Reproduce the text of every page in the listing below word for word and line for line, leaving the pictures out of your answer.

>>>

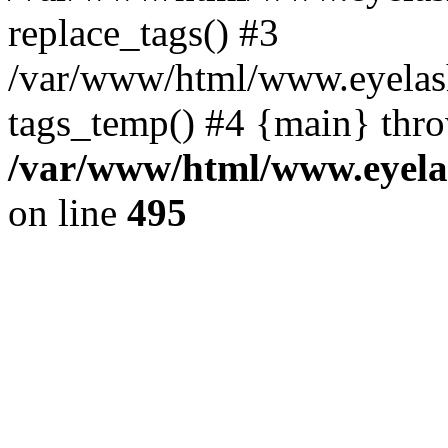
replace_tags() #3
/var/www/html/www.eyelash
tags_temp() #4 {main} thr
/var/www/html/www.eyelas
on line
495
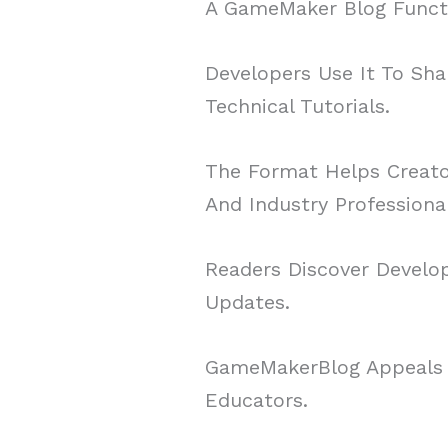
A GameMaker Blog Functi
Developers Use It To Sha
Technical Tutorials.
The Format Helps Creator
And Industry Professional
Readers Discover Develop
Updates.
GameMakerBlog Appeals T
Educators.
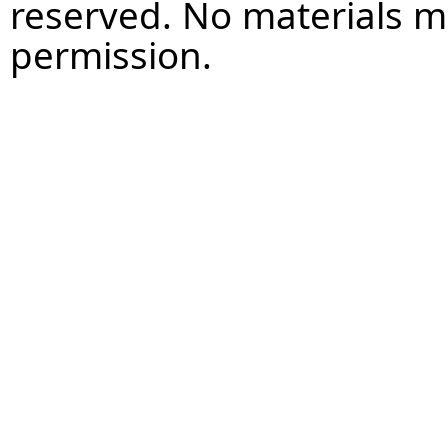
reserved. No materials 
permission.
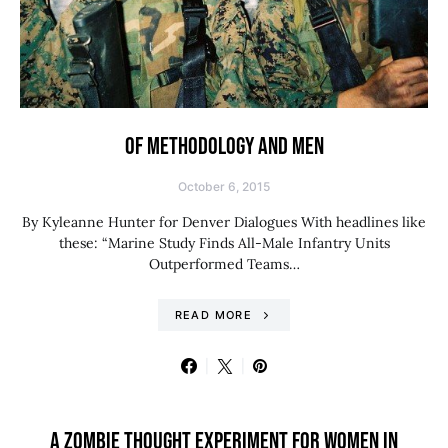
OF METHODOLOGY AND MEN
October 6, 2015
By Kyleanne Hunter for Denver Dialogues With headlines like
these: “Marine Study Finds All-Male Infantry Units
Outperformed Teams…
READ MORE
A ZOMBIE THOUGHT EXPERIMENT FOR WOMEN IN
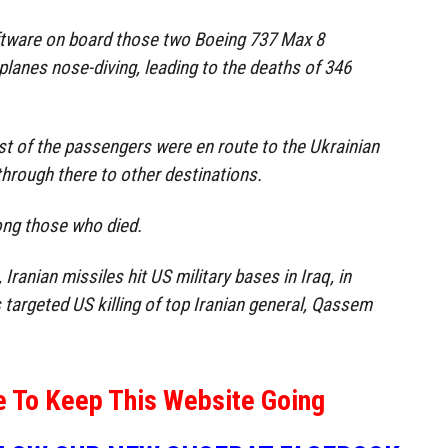
oftware on board those two Boeing 737 Max 8
e planes nose-diving, leading to the deaths of 346
ost of the passengers were en route to the Ukrainian
g through there to other destinations.
ng those who died.
anian missiles hit US military bases in Iraq, in
 targeted US killing of top Iranian general, Qassem
e To Keep This Website Going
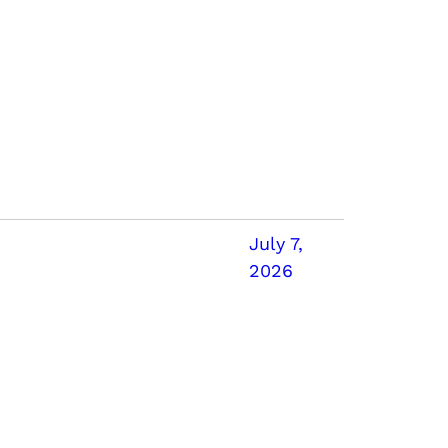
July 7,
2026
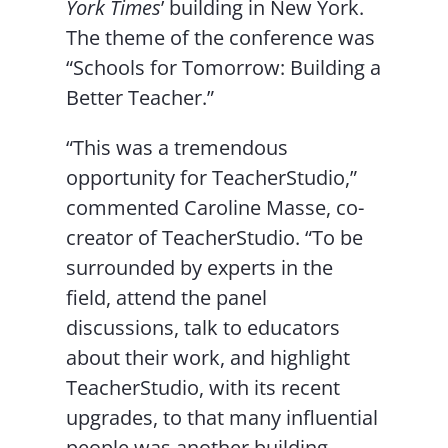
York Times
’ building in New York.
The theme of the conference was
“Schools for Tomorrow: Building a
Better Teacher.”
“This was a tremendous
opportunity for TeacherStudio,”
commented Caroline Masse, co-
creator of TeacherStudio. “To be
surrounded by experts in the
field, attend the panel
discussions, talk to educators
about their work, and highlight
TeacherStudio, with its recent
upgrades, to that many influential
people was another building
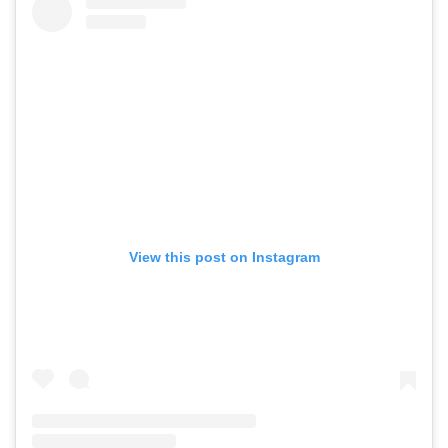
View this post on Instagram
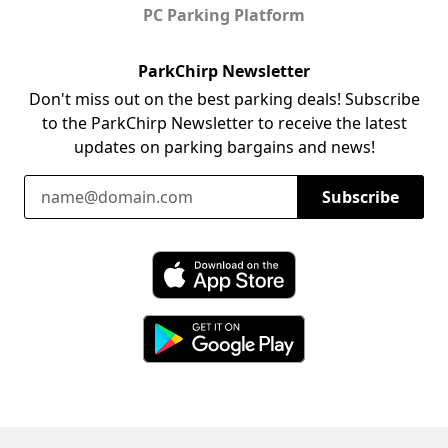
PC Parking Platform
ParkChirp Newsletter
Don't miss out on the best parking deals! Subscribe
to the ParkChirp Newsletter to receive the latest
updates on parking bargains and news!
Email Address
Subscribe
Download ParkChirp on the App Store
Download ParkChirp on Google Play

<<<

Answer section =>
replace_tags() #3
/var/www/html/www.eyelash
tags_temp() #4 {main} thr
/var/www/html/www.eyelas
on line
495
A GameMaker Blog Functi
Developers Use It To Sha
Technical Tutorials.
The Format Helps Creator
And Industry Professional
Readers Discover Develop
Updates.
GameMakerBlog Appeals T
Educators.
reserved. No materials 
permission.
OF METHODOLOGY AND MEN
October 6, 2015
By Kyleanne Hunter for Denver Dialogues With headlines like
these: “Marine Study Finds All-Male Infantry Units
Outperformed Teams…
READ MORE
A ZOMBIE THOUGHT EXPERIMENT FOR WOMEN IN
oftware on board those two Boeing 737 Max 8
e planes nose-diving, leading to the deaths of 346
ost of the passengers were en route to the Ukrainian
g through there to other destinations.
ng those who died.
anian missiles hit US military bases in Iraq, in
 targeted US killing of top Iranian general, Qassem
e To Keep This Website Going
July 7,
2026
York Times
’ building in New York.
The theme of the conference was
“Schools for Tomorrow: Building a
Better Teacher.”
“This was a tremendous
opportunity for TeacherStudio,”
commented Caroline Masse, co-
creator of TeacherStudio. “To be
surrounded by experts in the
field, attend the panel
discussions, talk to educators
about their work, and highlight
TeacherStudio, with its recent
upgrades, to that many influential
people was another building
View this post on Instagram
PC Parking Platform
ParkChirp Newsletter
Don't miss out on the best parking deals! Subscribe
to the ParkChirp Newsletter to receive the latest
updates on parking bargains and news!
Email Address
Subscribe
Download ParkChirp on the App Store
Download ParkChirp on Google Play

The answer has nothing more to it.